### EXERCISE MATERIAL
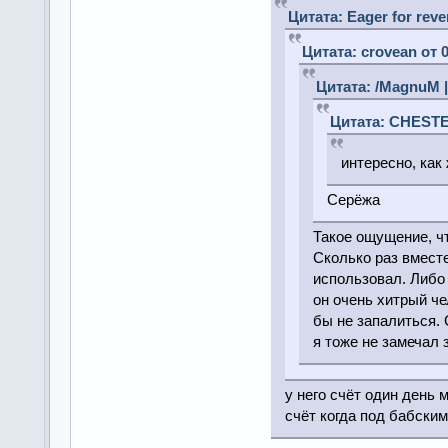
Цитата: Eager for reve
Цитата: crovean от 
Цитата: /MagnuM |
Цитата: CHESTER
интересно, как
Серёжа
Такое ощущение, чт
Сколько раз вместе
использовал. Либо 
он очень хитрый че
бы не запалиться. С
я тоже не замечал з
у него счёт один день 
счёт когда под бабским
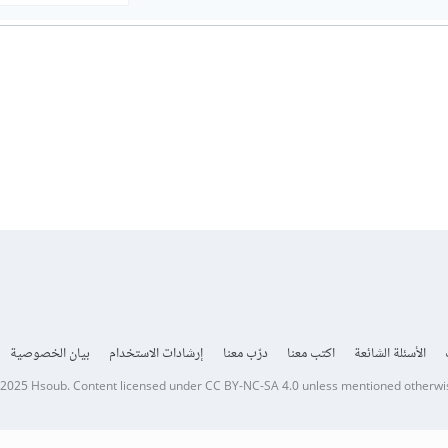
الأسئلة الشائعة
اكتب معنا
درّب معنا
إرشادات الاستخدام
بيان الخصوصية
 2025
Hsoub
.
Content licensed under
CC BY-NC-SA 4.0
unless mentioned otherwi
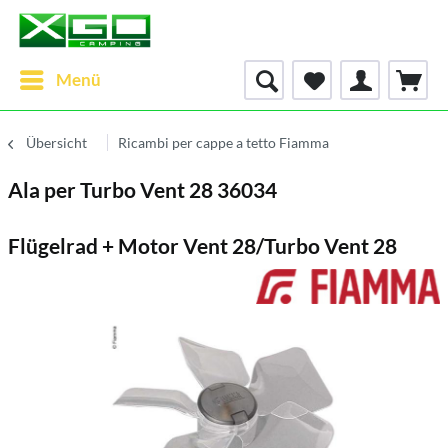
Menü
Übersicht
Ricambi per cappe a tetto Fiamma
Ala per Turbo Vent 28 36034
Flügelrad + Motor Vent 28/Turbo Vent 28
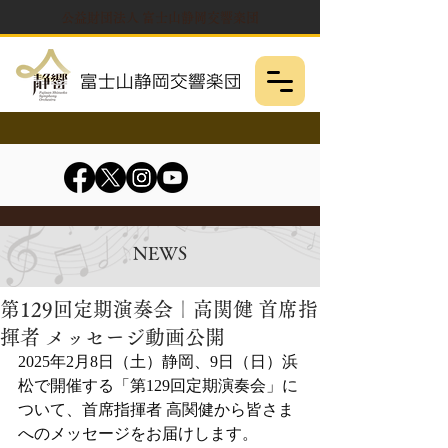
公益財団法人 富士山静岡交響楽団
NEWS
第129回定期演奏会｜高関健 首席指
揮者 メッセージ動画公開
2025年2月8日（土）静岡、9日（日）浜
松で開催する「第129回定期演奏会」に
ついて、首席指揮者 高関健から皆さま
へのメッセージをお届けします。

### DIRECTIONS FOR THIS TASK
Reproduce the text of the listing above line for line and unchanged, leaving out the pictures.

### ANSWER AREA
Цитата: Eager for reve
Цитата: crovean от 
Цитата: /MagnuM |
Цитата: CHESTER
интересно, как
Серёжа
Такое ощущение, чт
Сколько раз вместе
использовал. Либо 
он очень хитрый че
бы не запалиться. С
я тоже не замечал з
у него счёт один день 
счёт когда под бабским
الأسئلة الشائعة
اكتب معنا
درّب معنا
إرشادات الاستخدام
بيان الخصوصية
 2025
Hsoub
.
Content licensed under
CC BY-NC-SA 4.0
unless mentioned otherwi
Menü
Übersicht
Ricambi per cappe a tetto Fiamma
Ala per Turbo Vent 28 36034
Flügelrad + Motor Vent 28/Turbo Vent 28
公益財団法人 富士山静岡交響楽団
NEWS
第129回定期演奏会｜高関健 首席指
揮者 メッセージ動画公開
2025年2月8日（土）静岡、9日（日）浜
松で開催する「第129回定期演奏会」に
ついて、首席指揮者 高関健から皆さま
へのメッセージをお届けします。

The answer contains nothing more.